**GOAL OF THE EXERCISE:** Your job with the data below is to output exactly the lines from the one holding "A. Session 1: New data sources" down to the one holding "17. Digitalization in", both included, and no others.

** EXERCISE DATA follows **

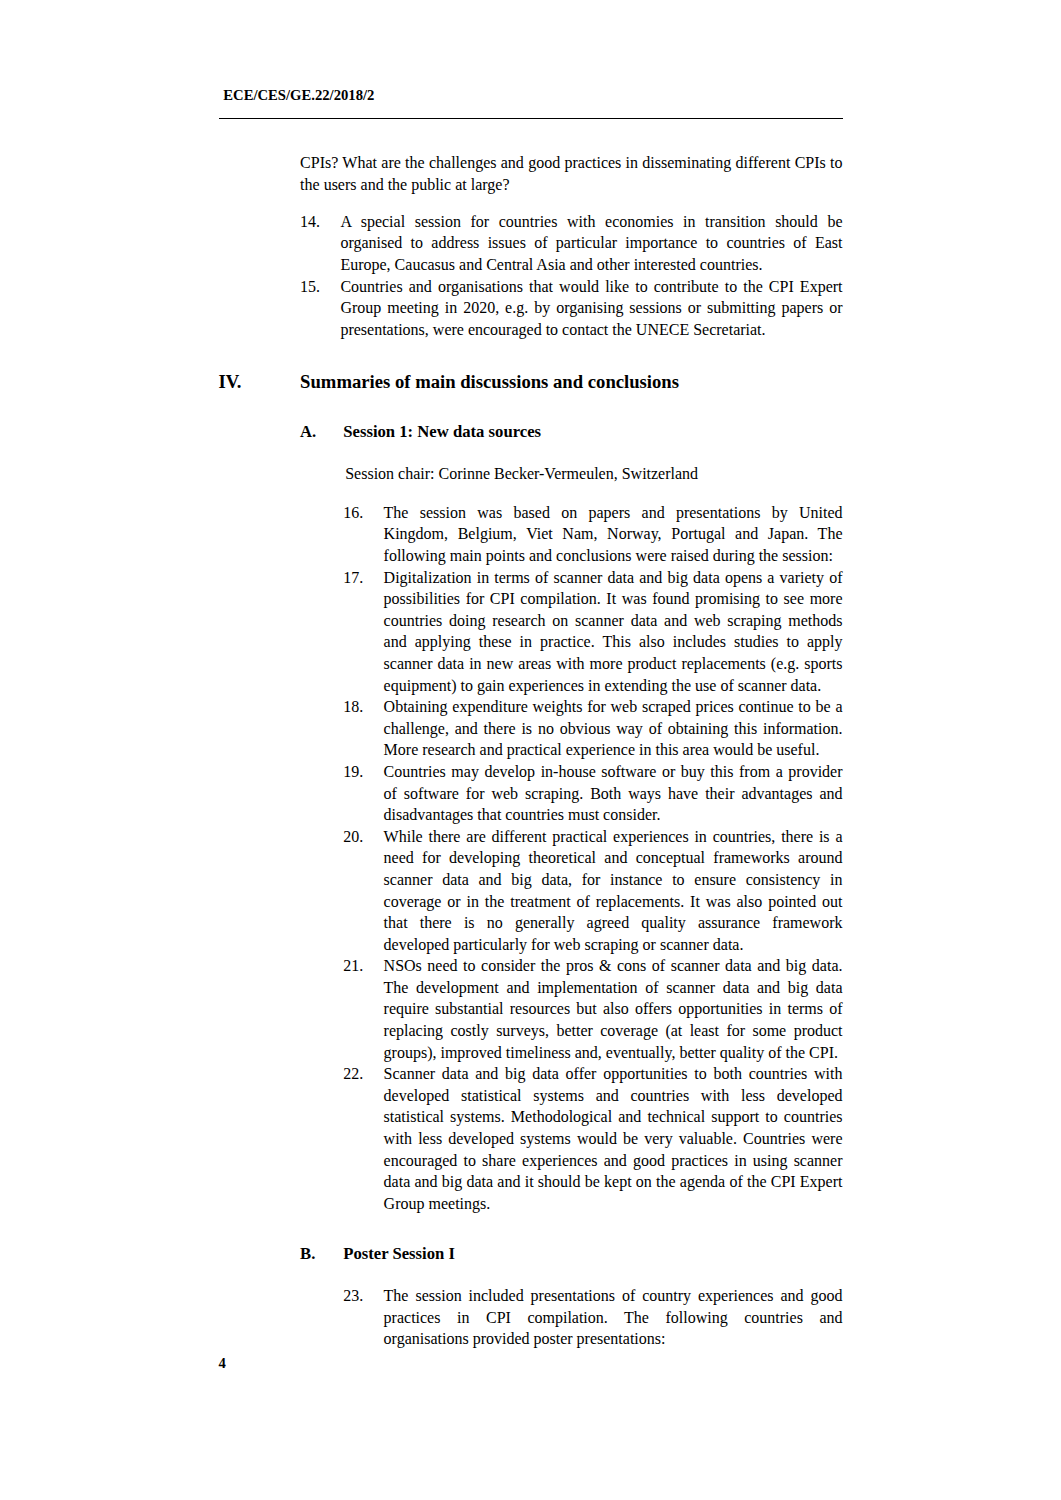ECE/CES/GE.22/2018/2
CPIs? What are the challenges and good practices in disseminating different CPIs to the users and the public at large?
14. A special session for countries with economies in transition should be organised to address issues of particular importance to countries of East Europe, Caucasus and Central Asia and other interested countries.
15. Countries and organisations that would like to contribute to the CPI Expert Group meeting in 2020, e.g. by organising sessions or submitting papers or presentations, were encouraged to contact the UNECE Secretariat.
IV. Summaries of main discussions and conclusions
A. Session 1: New data sources
Session chair: Corinne Becker-Vermeulen, Switzerland
16. The session was based on papers and presentations by United Kingdom, Belgium, Viet Nam, Norway, Portugal and Japan. The following main points and conclusions were raised during the session:
17. Digitalization in terms of scanner data and big data opens a variety of possibilities for CPI compilation. It was found promising to see more countries doing research on scanner data and web scraping methods and applying these in practice. This also includes studies to apply scanner data in new areas with more product replacements (e.g. sports equipment) to gain experiences in extending the use of scanner data.
18. Obtaining expenditure weights for web scraped prices continue to be a challenge, and there is no obvious way of obtaining this information. More research and practical experience in this area would be useful.
19. Countries may develop in-house software or buy this from a provider of software for web scraping. Both ways have their advantages and disadvantages that countries must consider.
20. While there are different practical experiences in countries, there is a need for developing theoretical and conceptual frameworks around scanner data and big data, for instance to ensure consistency in coverage or in the treatment of replacements. It was also pointed out that there is no generally agreed quality assurance framework developed particularly for web scraping or scanner data.
21. NSOs need to consider the pros & cons of scanner data and big data. The development and implementation of scanner data and big data require substantial resources but also offers opportunities in terms of replacing costly surveys, better coverage (at least for some product groups), improved timeliness and, eventually, better quality of the CPI.
22. Scanner data and big data offer opportunities to both countries with developed statistical systems and countries with less developed statistical systems. Methodological and technical support to countries with less developed systems would be very valuable. Countries were encouraged to share experiences and good practices in using scanner data and big data and it should be kept on the agenda of the CPI Expert Group meetings.
B. Poster Session I
23. The session included presentations of country experiences and good practices in CPI compilation. The following countries and organisations provided poster presentations:
4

** End of EXERCISE DATA **

**ANSWER BOX:**
A. Session 1: New data sources
Session chair: Corinne Becker-Vermeulen, Switzerland
16. The session was based on papers and presentations by United Kingdom, Belgium, Viet Nam, Norway, Portugal and Japan. The following main points and conclusions were raised during the session:
17. Digitalization in terms of scanner data and big data opens a variety of possibilities for CPI compilation. It was found promising to see more countries doing research on scanner data and web scraping methods and applying these in practice. This also includes studies to apply scanner data in new areas with more product replacements (e.g. sports equipment) to gain experiences in extending the use of scanner data.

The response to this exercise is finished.